Curr Opin Allergy Clin Immunol. 2025 Apr 1;25(2):95-104. doi: 10.1097/ACI.0000000000001055. Epub 2024 Dec 16.
To critically discuss the rationale for the use of drugs approved for idiopathic pulmonary fibrosis (IPF) to treat occupational interstitial lung diseases (OILDs).

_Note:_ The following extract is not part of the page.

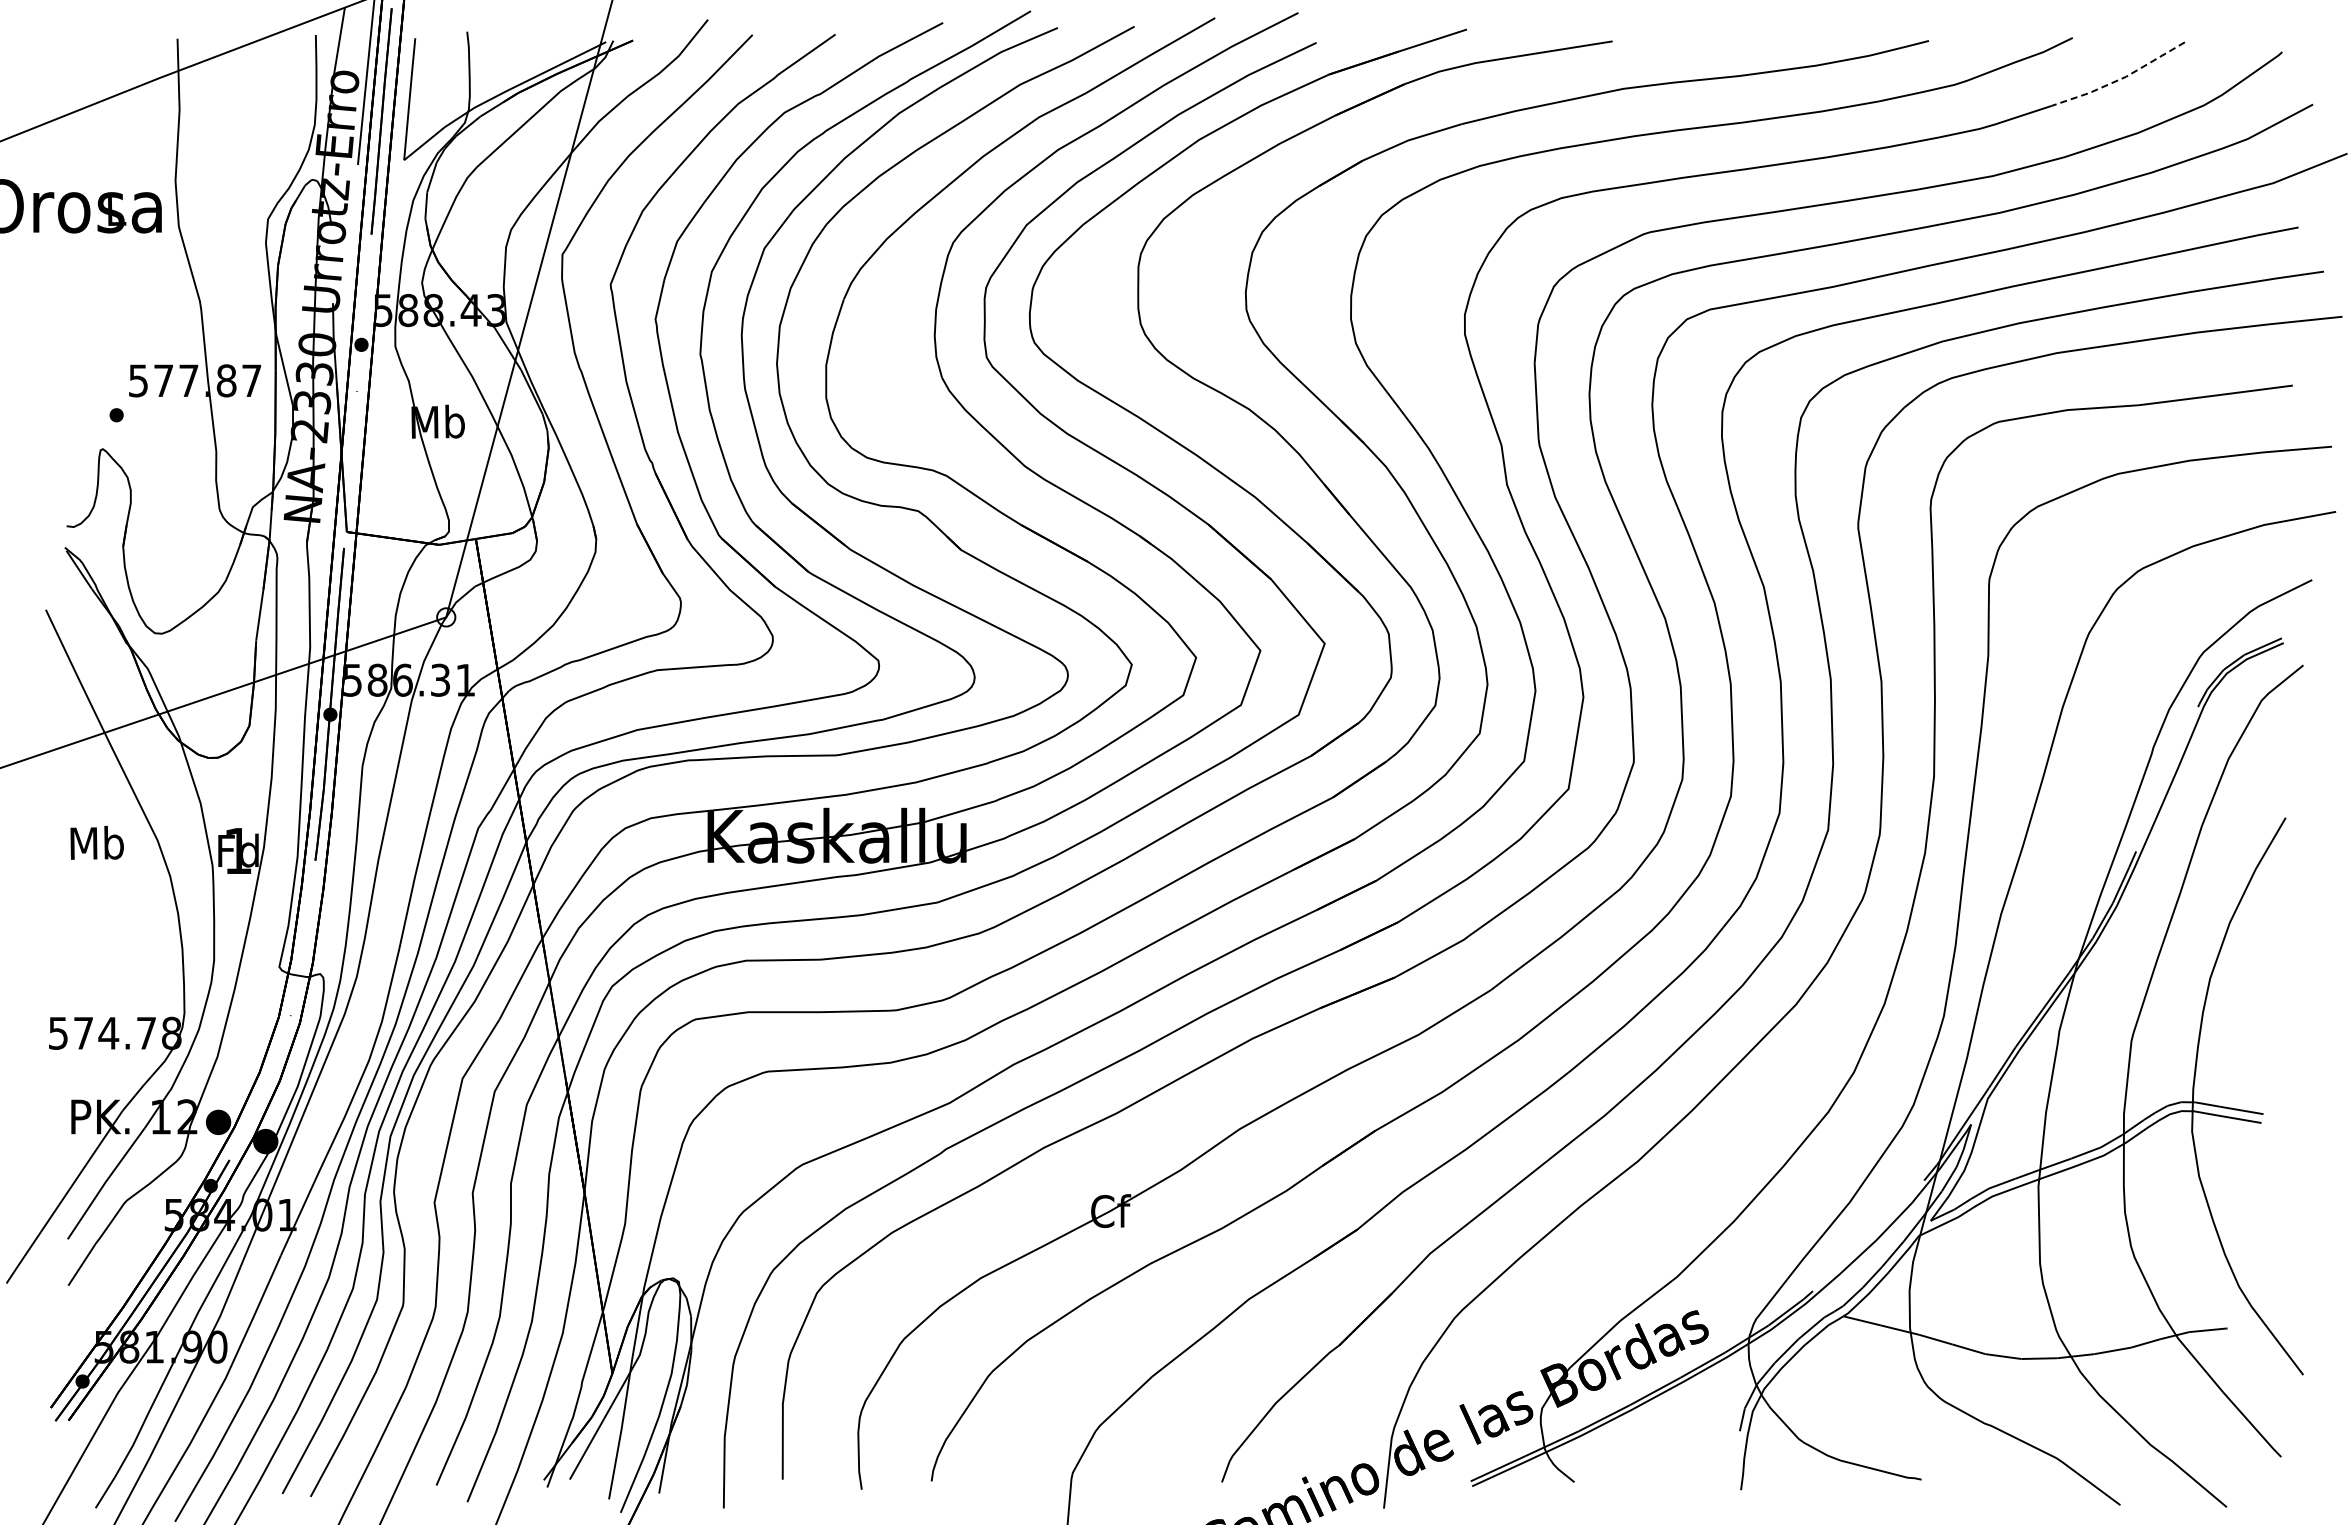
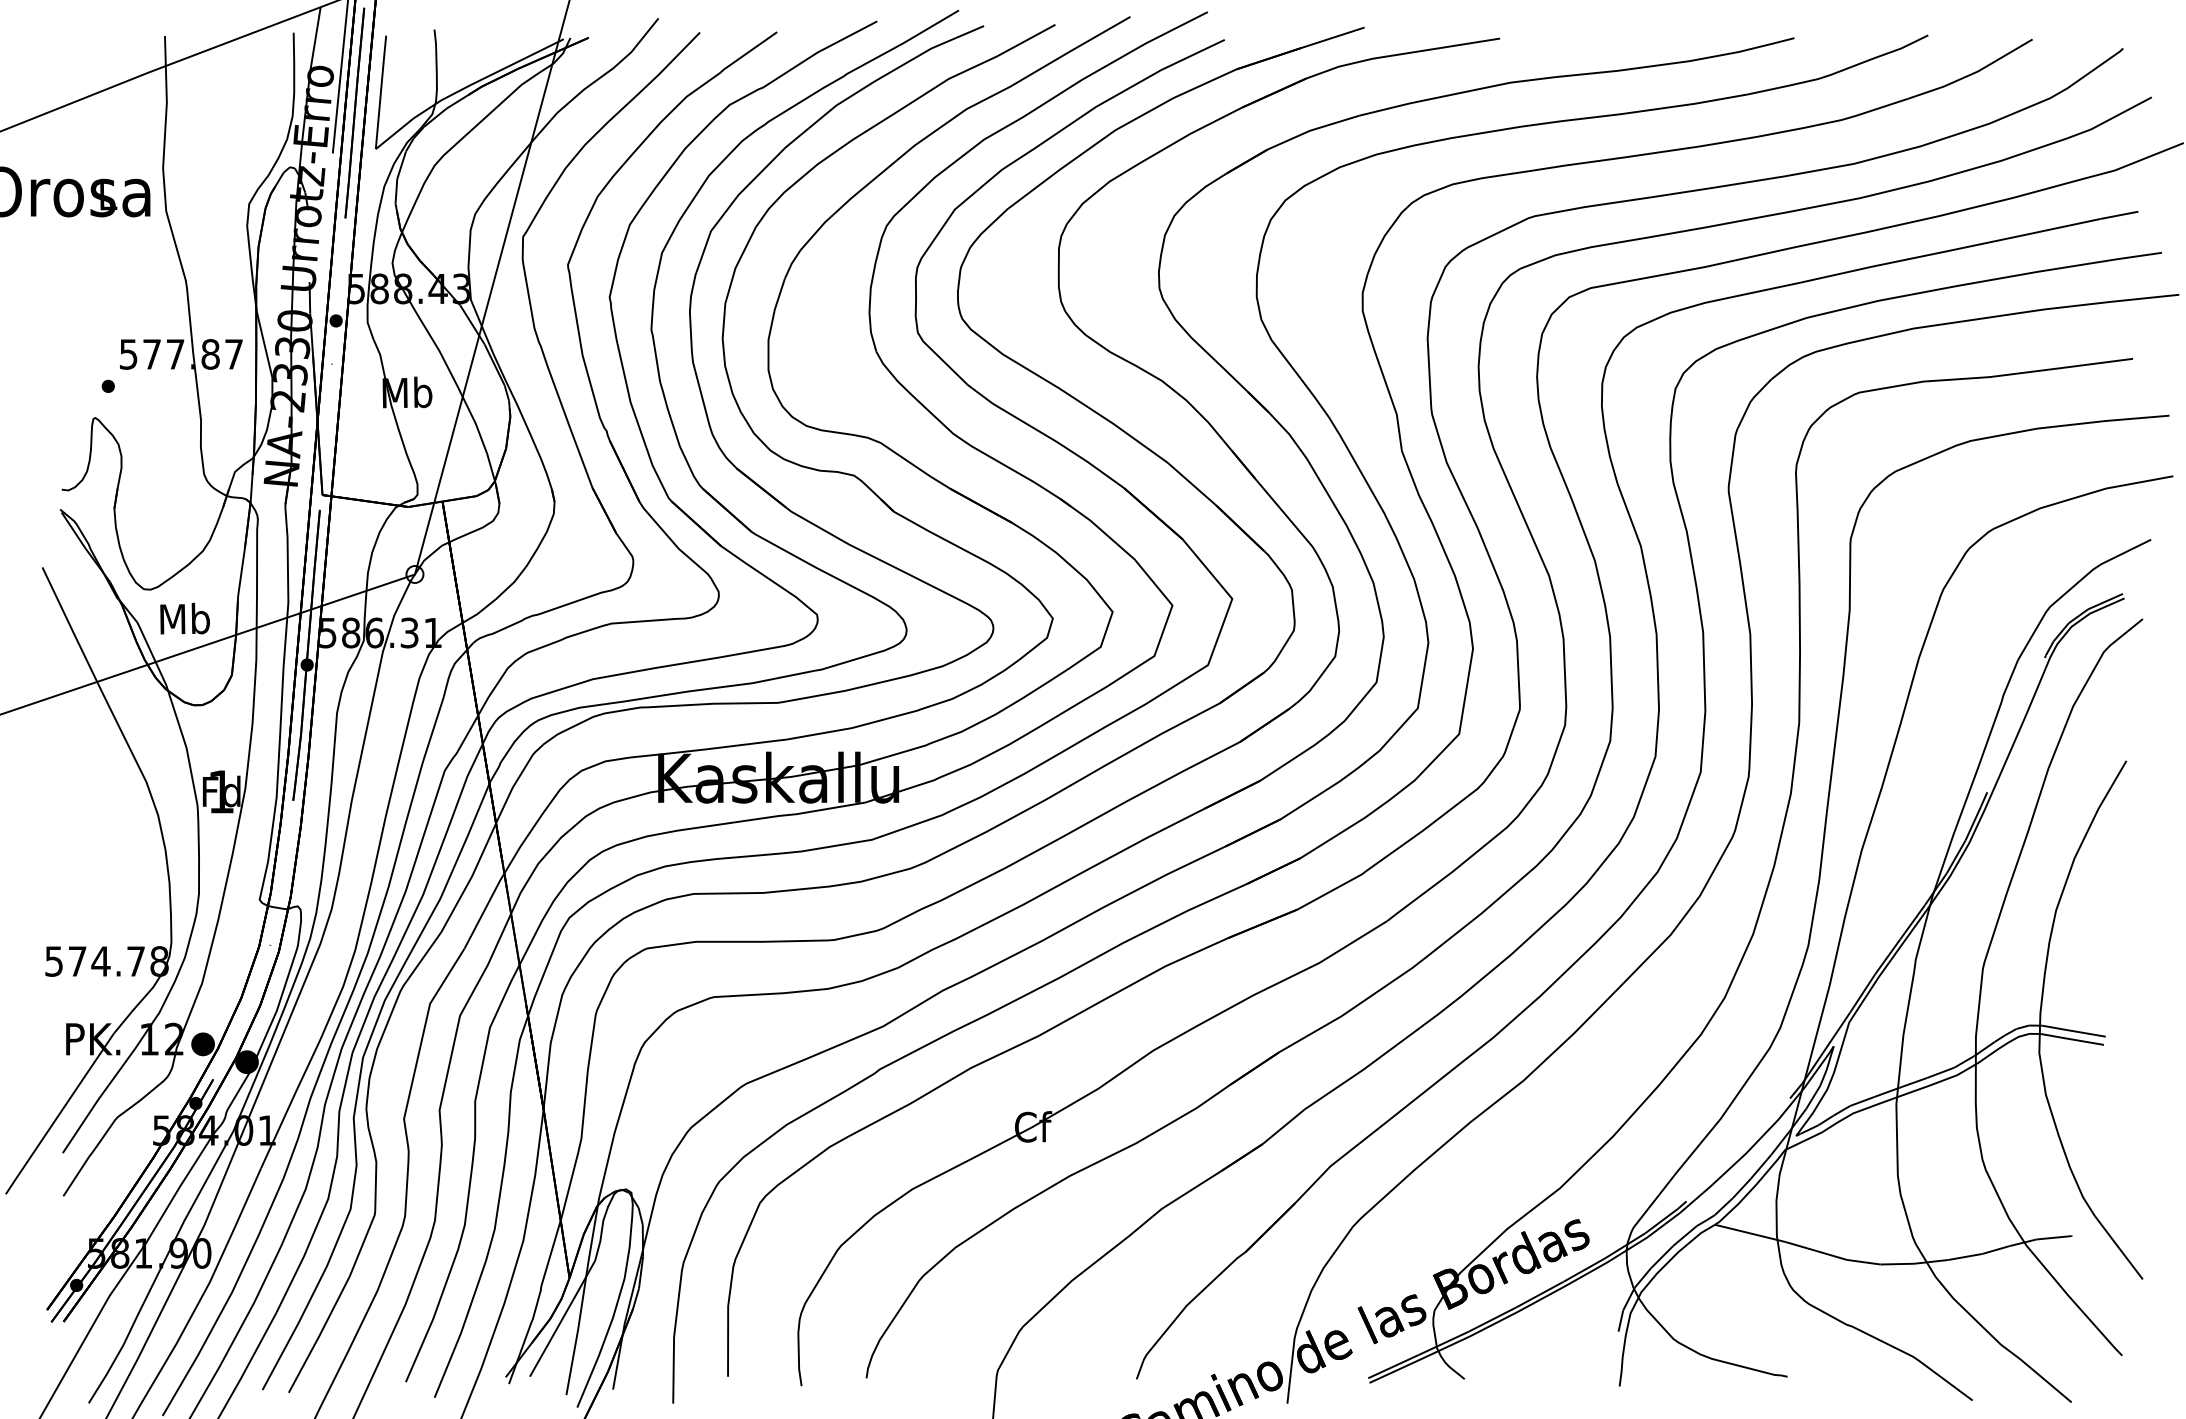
line: (2120, 79) -> (1972, 74), dashed -> solid
text: (96, 842) -> (184, 618), moved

Although IPF and OILDs share several clinical, radiological and probably pathogenetic features, currently, OILDs do not have a standard of care. In recent years, our knowledge and understanding of ILDs has improved substantially. Recently, the progressive pulmonary fibrosis (PPF) phenotype, which refers to non-IPF fibrotic ILDs that progress despite appropriate treatment, has been defined. OILDs may also be progressive. Nintedanib, initially approved for treatment of IPF, is also approved in patients with PPF. On the other hand, pirfenidone is approved in IPF but not in PPF, due to the lack of robust evidence of efficacy in this patient subset.
OILDs are a large and highly heterogeneous group of conditions without a proper standard of care. Nintedanib may slow functional decline and disease progression in progressive OILDs, and new clinical trials are ongoing.
批判性地讨论使用已获批用于特发性肺纤维化(IPF)的药物治疗职业性间质性肺病(OILDs)的理论依据。
尽管IPF和OILDs具有一些临床、放射学以及可能的致病特征,但目前OILDs尚无标准治疗方案。近年来,我们对间质性肺病(ILDs)的认识和理解有了显著提高。最近,已定义了进行性肺纤维化(PPF)表型,该表型指的是尽管接受了适当治疗仍会进展的非IPF纤维化ILDs。OILDs也可能是进行性的。最初获批用于治疗IPF的尼达尼布,也被批准用于PPF患者。另一方面,吡非尼酮虽获批用于IPF,但未获批用于PPF,原因是在这一患者亚组中缺乏有力的疗效证据。
OILDs是一大类高度异质性疾病,尚无适当的标准治疗方案。尼达尼布可能会减缓进行性OILDs的功能衰退和疾病进展,目前正在进行新的临床试验。